An effective education doesn't stop at reading, writing and arithmetic.  Well-educated children are curious and feel they have the right and responsibility to get involved.  They want to take things apart and see how they work.  They want to read books, see movies, draw pictures, interview people, create newsletters, cook interesting recipes, skype with kids from other countries, graph the growth pattern of their tadpoles, and clean up the litter in the park.  Kids who are well-educated will find a cure for cancer and Alzheimers.  They will move past the reliance on oil and inefficient automobiles.  They will make the political process a real process.  They will collaborate with other kids from other countries and stop all of this turmoil.  And, they will make sure music, and art and negotiation skills are right in there with the math.

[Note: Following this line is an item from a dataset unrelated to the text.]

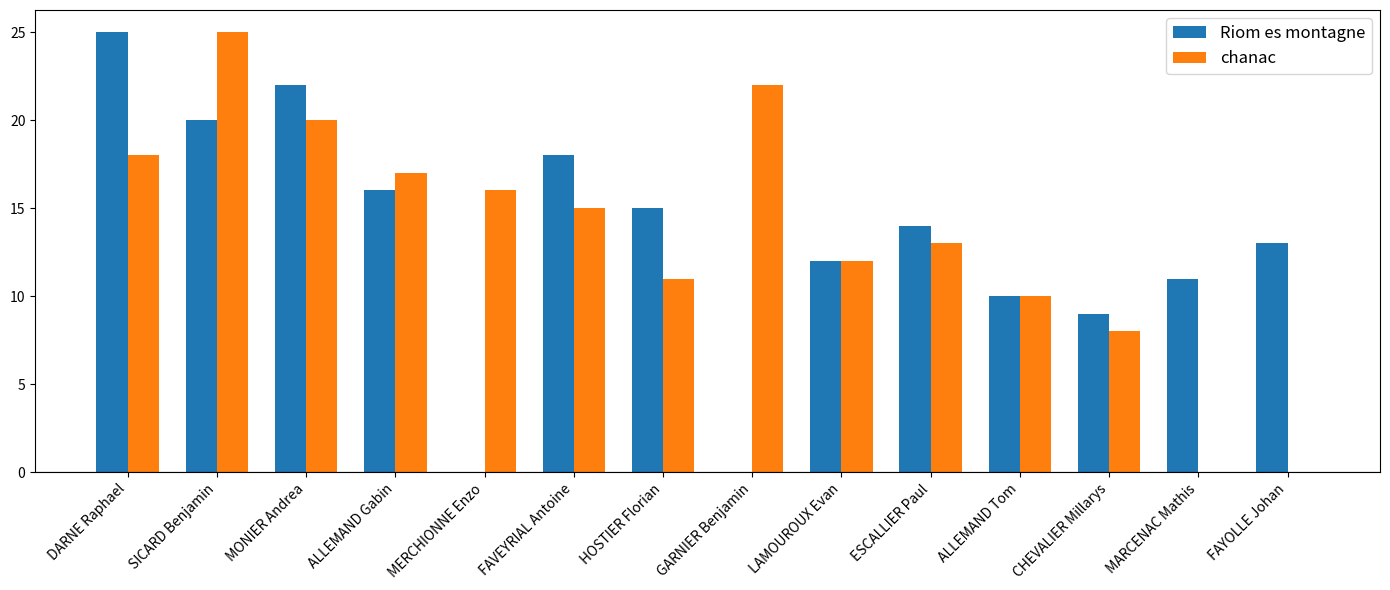

What is the greatest value displayed?

25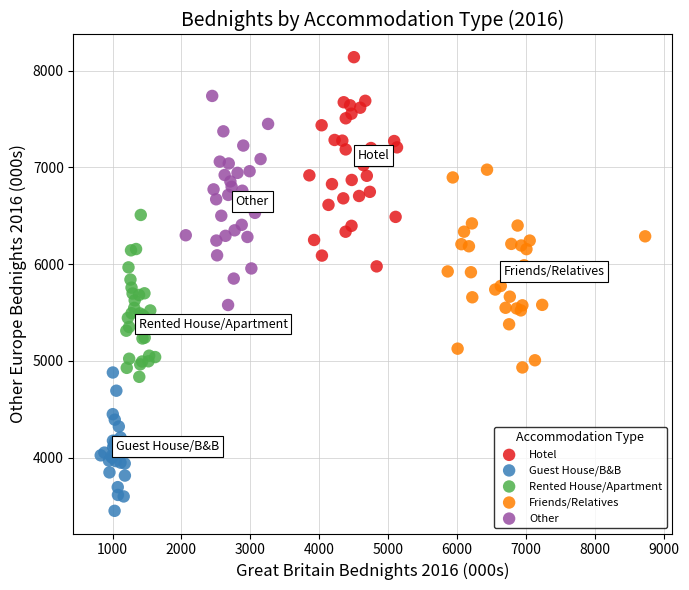

Which series reaches the minimum Y coordinate?

Guest House/B&B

I've been off-roading it for the past seven years by homeschooling.  It's possible to do all of these things; I just don't see how that can happen in an institutional setting.  It needs to happen, but I don't know how it can.  Without the opportunities to learn the best way they know how to, and some adults who are willing to put on their rose-colored glasses for a short time, the kids never get to develop the love of learning that makes all of the difference.  School becomes something that must be tolerated.
Okay, back to what now?  Can I do something about this?  The United States education system is too big to take on.  If I work with public school teachers training them to to experiential things, they may not be able to because of the constraints of budgets or existing curriculums.  I don't want to be a teacher in the current system.  Maybe I can't do something about this.  Maybe I'm not asking the right question.